Abdomen morphology and venom characteristics of a foaming ant (Pachycondyla sp.) from Cambodia

In most aculeate hymenopterans, venom is delivered via the sting, which plays a central role in predation and defense. Some ants, however, display extreme modifications of the venom apparatus. Pachycondyla rufipes, a little-studied ant found in Southeast Asia, can deliver its venom not just as a liquid through its sting but also as a thick foam emitted when the sting is retracted. Foam production and function has been well studied in other animals, for example the shelters of spittlebug nymphs and egg rafts of frogs, but it is unclear how or why P. rufipes produces its foam venom. To address this gap, we studied the functional morphology of these foaming ants, the chemistry of their venom, and the mechanical properties of the resulting foam. Using a combination of high-speed videography, light and electron microscopy, and X-ray microtomography, we examined the musculoskeletal and glandular morphology of the abdomen to better understand the mechanism of foam delivery. We found that the venom sac is one of the largest structures in the abdomen, extending three-quarters of its length. Large intersegmental muscles telescope the abdominal segments and appear to facilitate aeration of the venom as it leaves the ant with a volumetric flow rate of approximately 35 mm³ sec^-1 of foam.
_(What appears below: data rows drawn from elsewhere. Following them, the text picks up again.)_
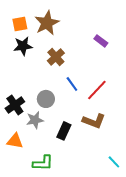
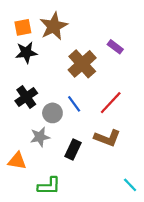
brown cross: (56, 57) -> (82, 64), moved, size x1.4
blue line: (72, 84) -> (74, 104), moved
black cross: (15, 105) -> (26, 97), moved

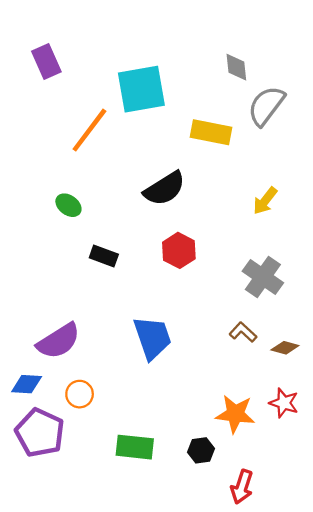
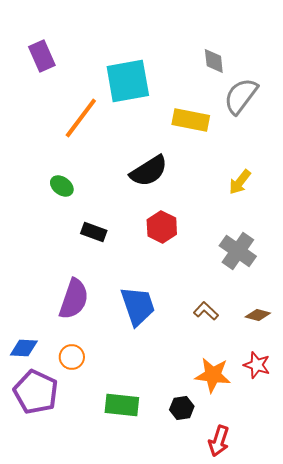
brown L-shape: (243, 332) -> (206, 311), moved
purple semicircle: (59, 341) -> (74, 299), moved, turned -39

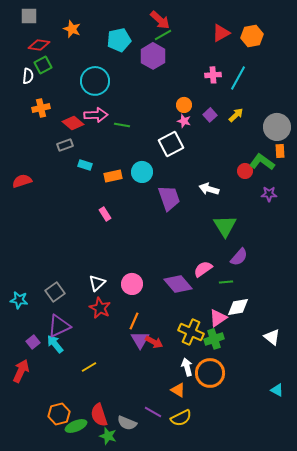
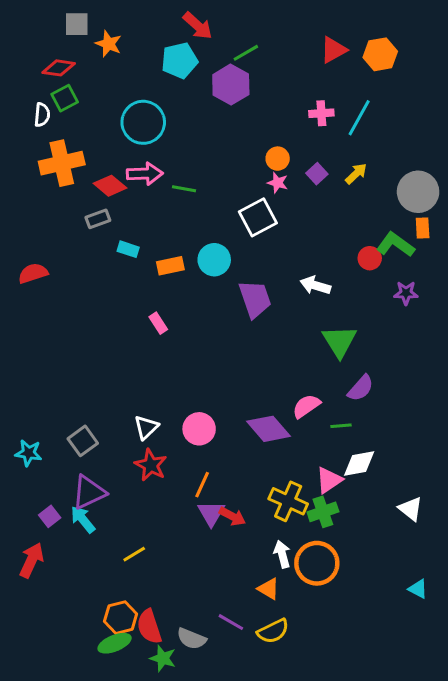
gray square: (29, 16) -> (77, 24), moved
red arrow: (160, 20) -> (198, 26), moved
orange cross: (41, 108) -> (62, 163), size x1.6
orange hexagon: (59, 414) -> (121, 618), moved

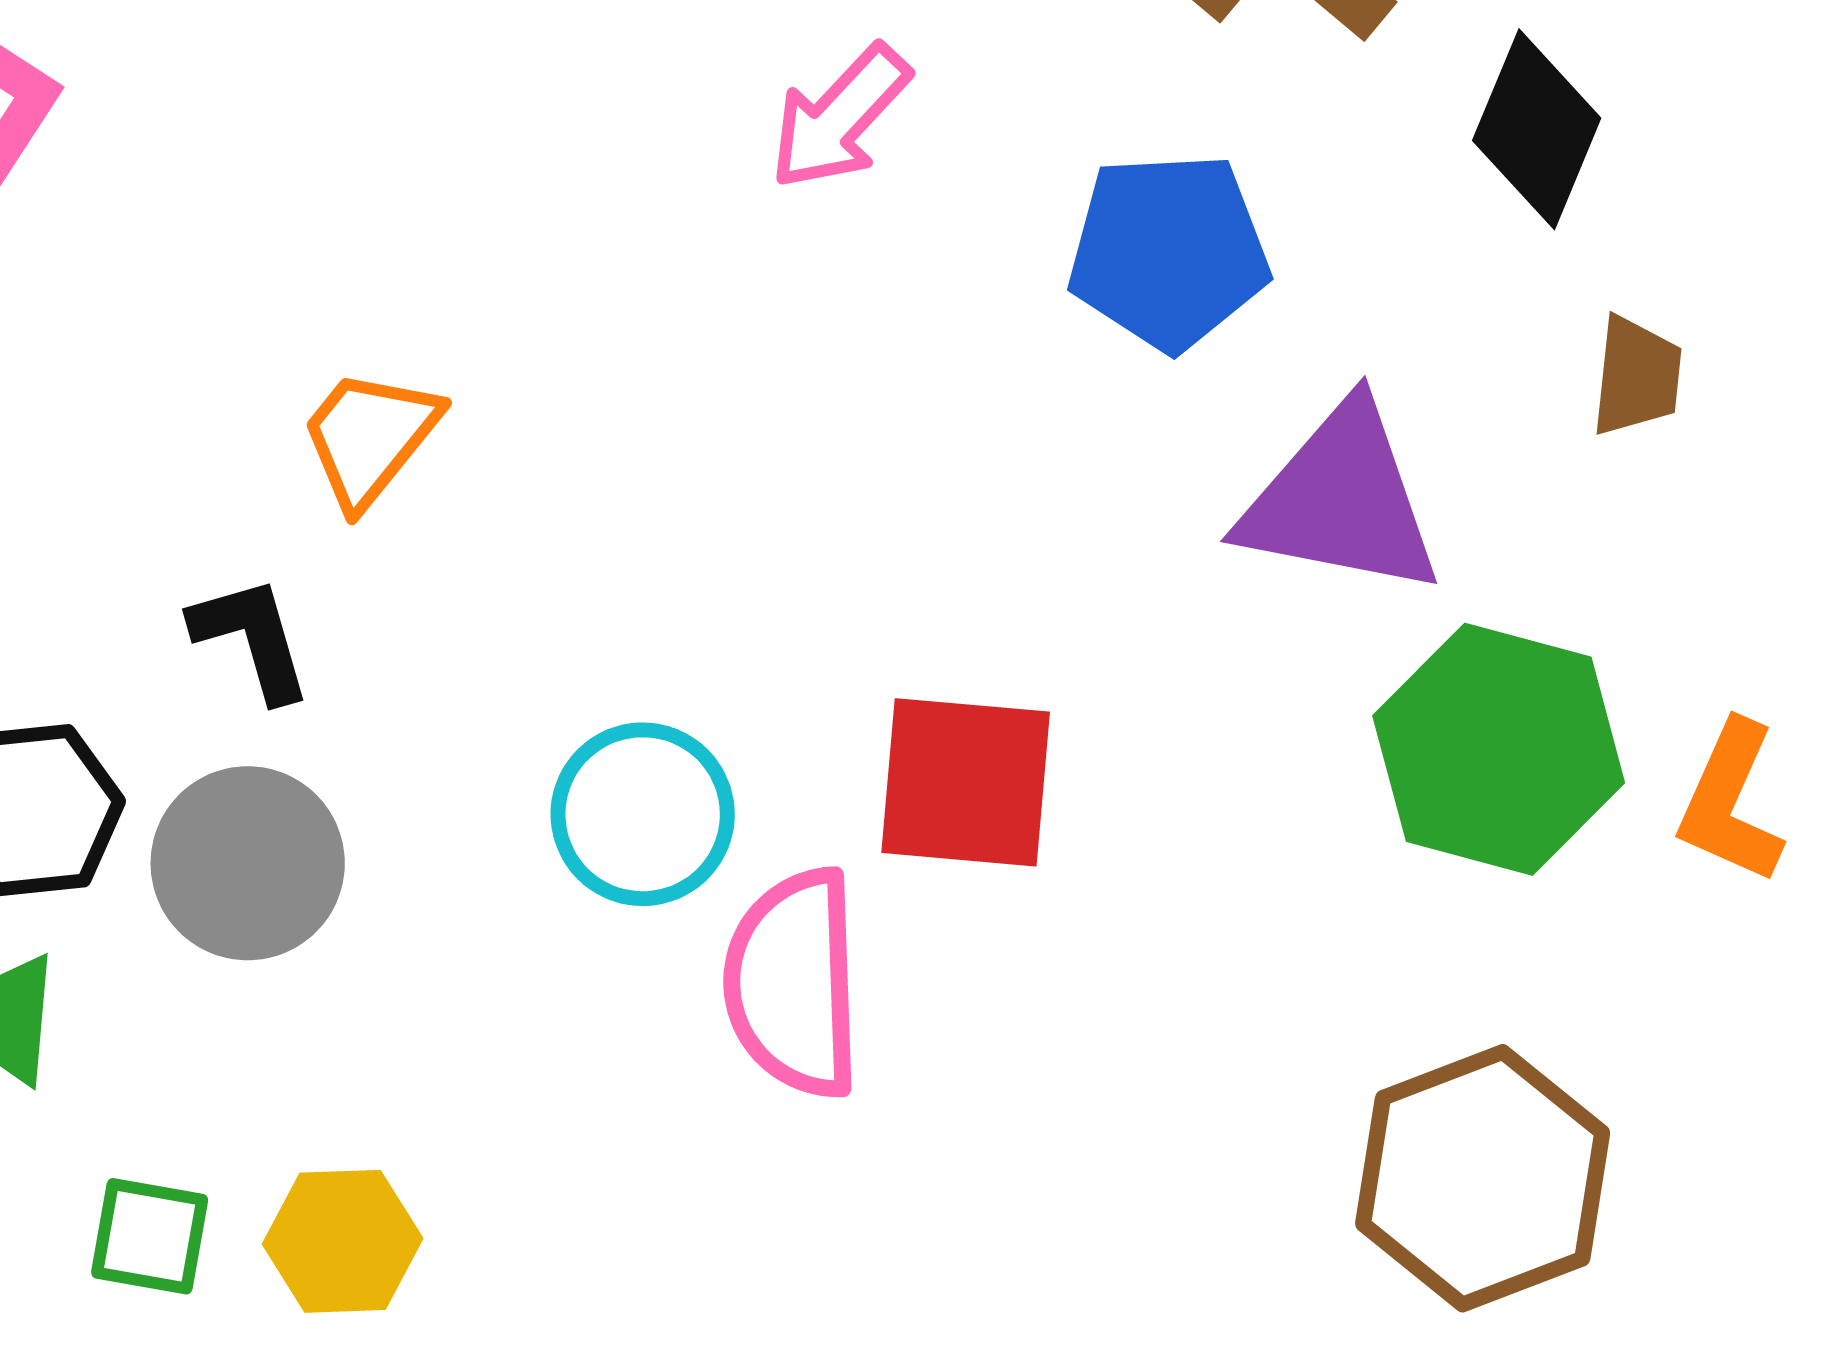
Manual aeration of the venom of non-foaming ants (Odontomachus brunneus and Diacamma sp.) indicated that the chemistry of P. rufipes venom might also contribute to its foaming behavior. Rheology measurements show that foam venom is a viscoelastic solid, exhibiting and an elastic shear modulus of ~100 Pa and a breaking stress in shear of ~30 Pa. The chemical and mechanical properties of the foam provide evidence that the foam may function not as a chemical defense against predators but as a mechanical restraint to trap nest invaders or other predators.